## 练习题目
摘录下方关于K个最近点的题解中的一段原文：从“输入: points = [[0,0],[0,9]], origin”开始，一直到“n >> k 的话,这种方法的时间复杂度是很优秀的。”为止，照原样抄出。

大厂面试真题详解:K个最近的点

给定一些 points 和一个 origin,从 points 中找到 k 个离 origin 最近的点。按照距离由小到大返回。如果两个点有相同距离,则按照x值来排序;若x值也相同,就再按照y值排序。

在线评测地址:领扣题库官网

例1:

输入: points = [[4,6],[4,7],[4,4],[2,5],[1,1]], origin = [0, 0], k = 3 
输出: [[1,1],[2,5],[4,4]]

例2:

输入: points = [[0,0],[0,9]], origin = [3, 1], k = 1
输出: [[0,0]]

题解
使用 Heapify 的方法
heapify 时间复杂度 O(n) 然后 pop k 个点出来,时间复杂度 klogn 总共的时间复杂度 O(n+klogn)
如果 n >> k 的话,这种方法的时间复杂度是很优秀的。

public class Solution {
    private Point origin;
    private int size;
    
    /**
     * @param points a list of points
     * @param origin a point
     * @param k an integer
     * @return the k closest points
     */
    public Point[] kClosest(Point[] points, Point origin, int k) {
        if (points == null || points.length == 0) {
            return points;
        }
        
        this.origin = origin;
        heapify(points); // O(n)
        
        Point[] results = new Point[k];
        // O(klogn)

## 记录资料
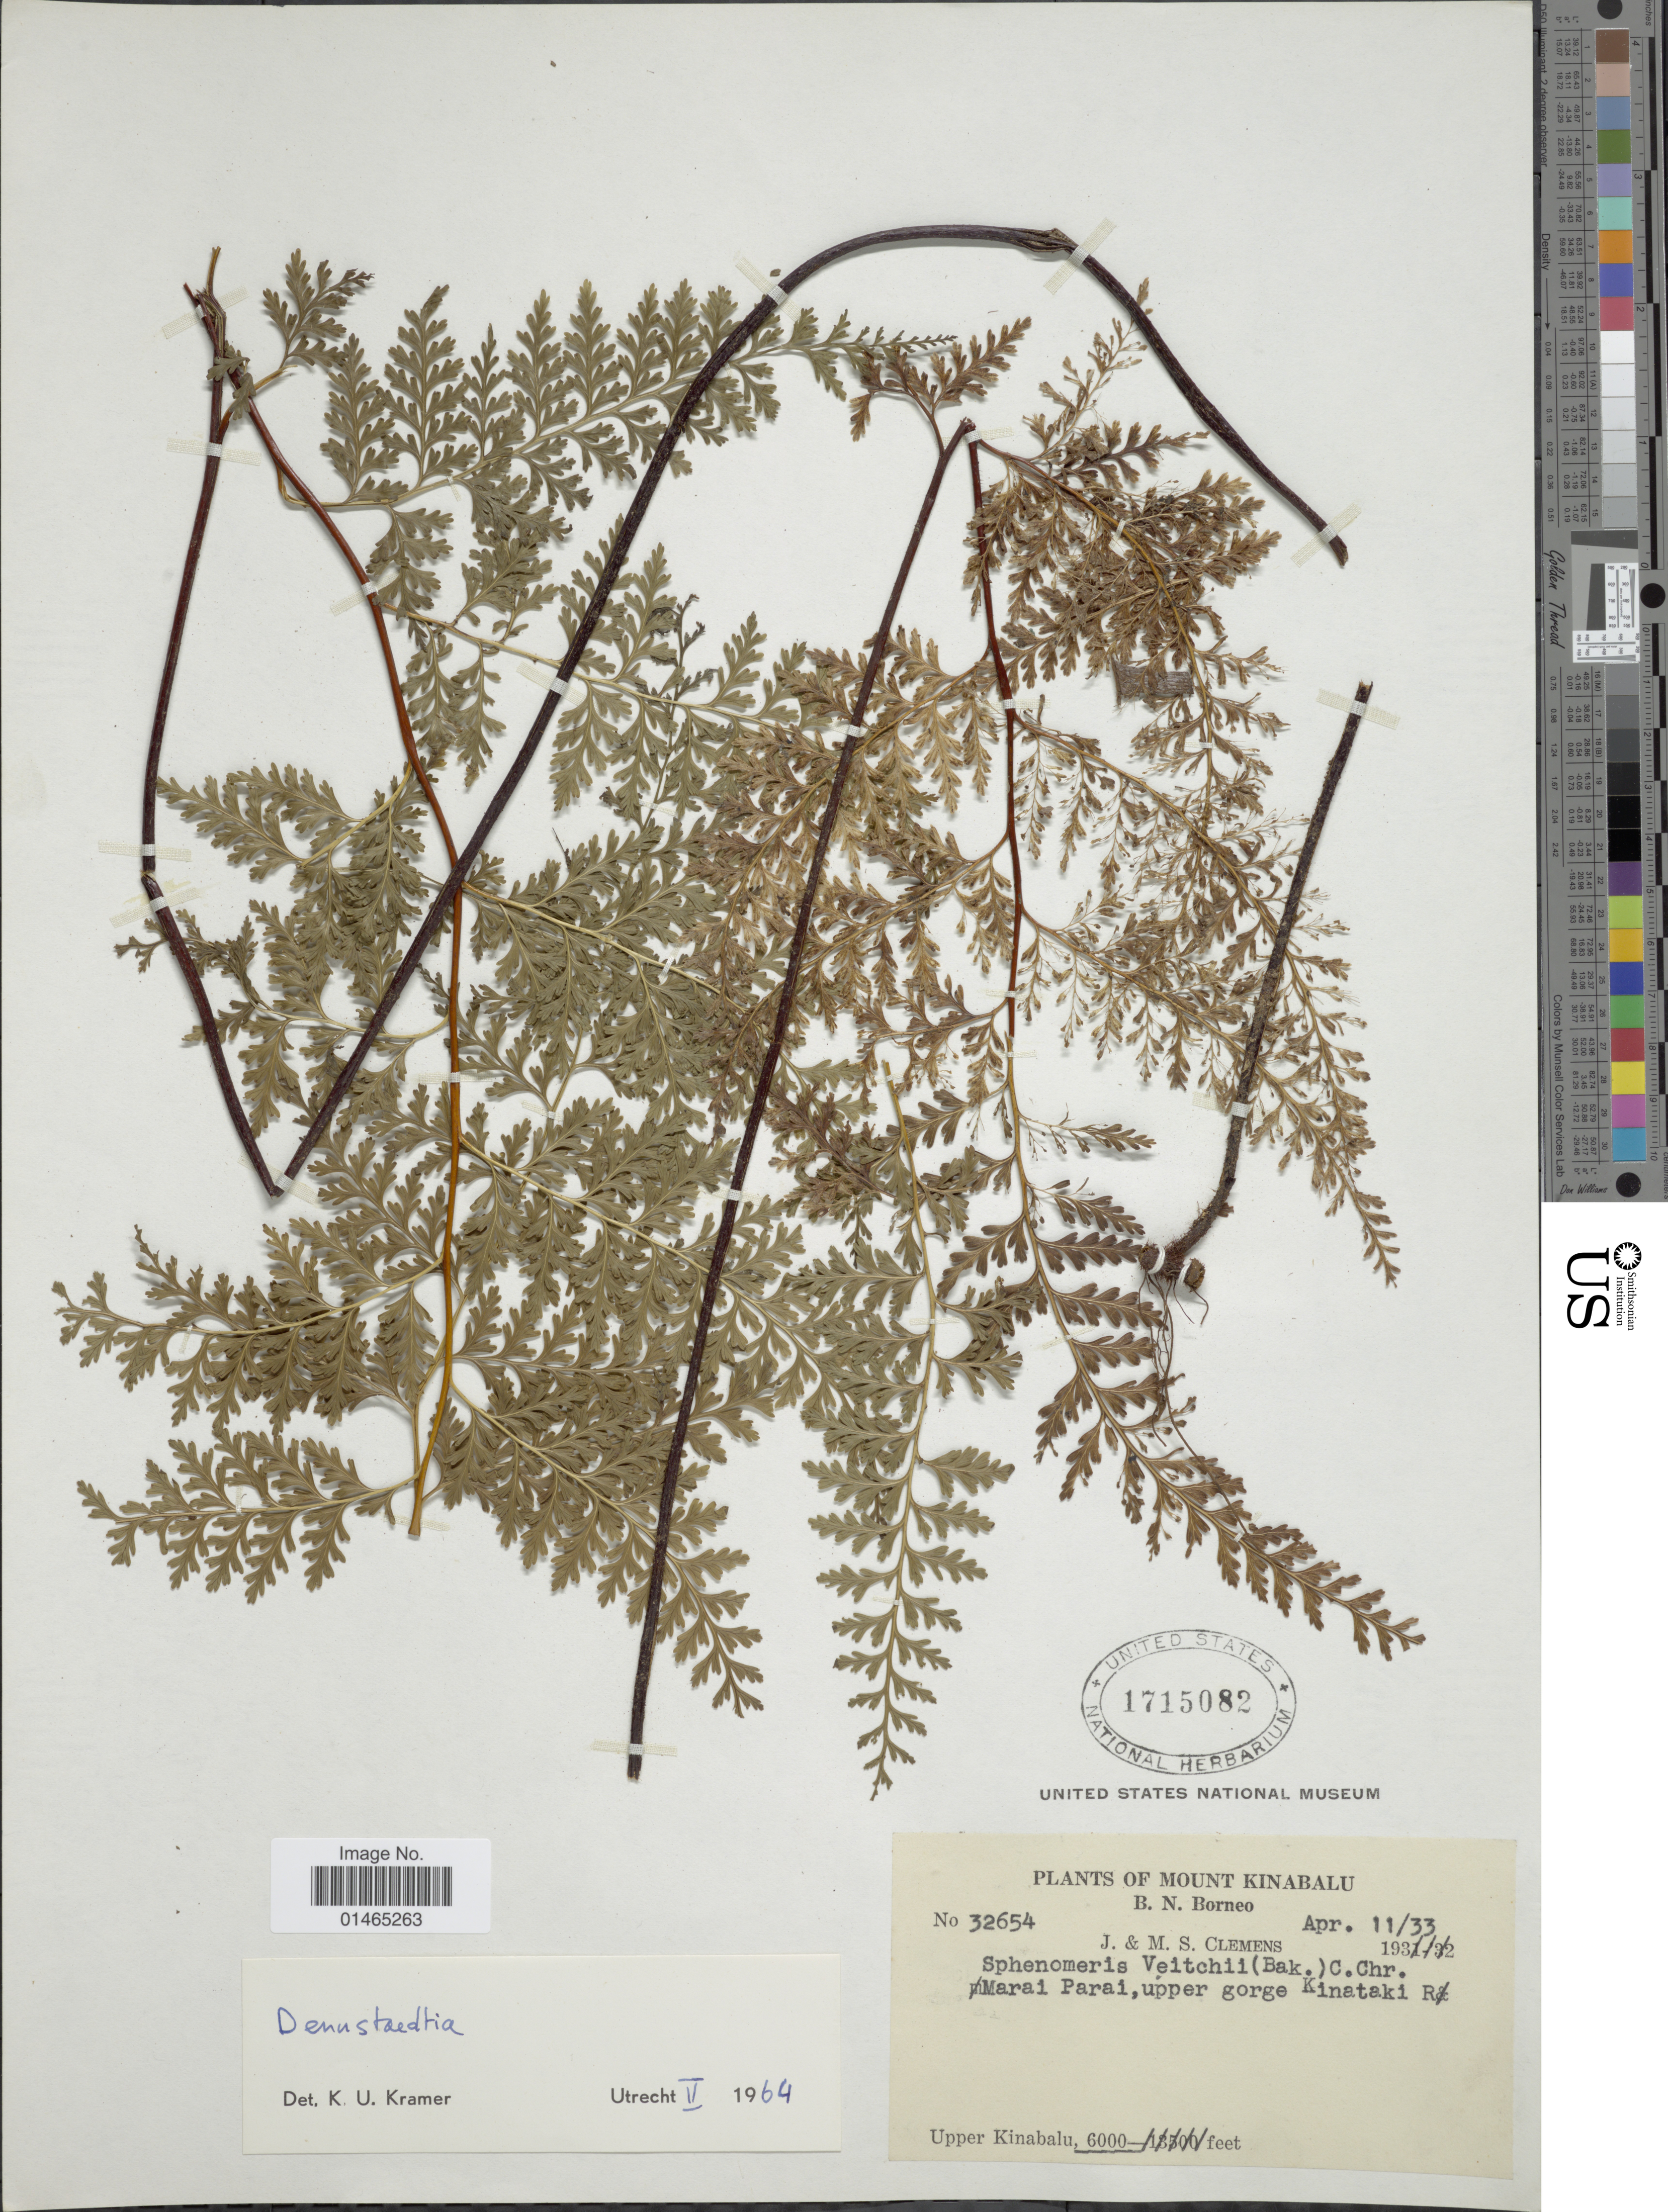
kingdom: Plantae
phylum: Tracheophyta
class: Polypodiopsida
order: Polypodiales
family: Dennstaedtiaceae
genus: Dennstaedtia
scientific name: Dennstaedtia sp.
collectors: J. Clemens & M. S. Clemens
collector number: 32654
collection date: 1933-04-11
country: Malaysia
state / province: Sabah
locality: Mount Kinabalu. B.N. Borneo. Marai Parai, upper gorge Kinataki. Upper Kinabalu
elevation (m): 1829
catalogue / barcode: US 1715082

## 书面作答
输入: points = [[0,0],[0,9]], origin = [3, 1], k = 1
输出: [[0,0]]

题解
使用 Heapify 的方法
heapify 时间复杂度 O(n) 然后 pop k 个点出来,时间复杂度 klogn 总共的时间复杂度 O(n+klogn)
如果 n >> k 的话,这种方法的时间复杂度是很优秀的。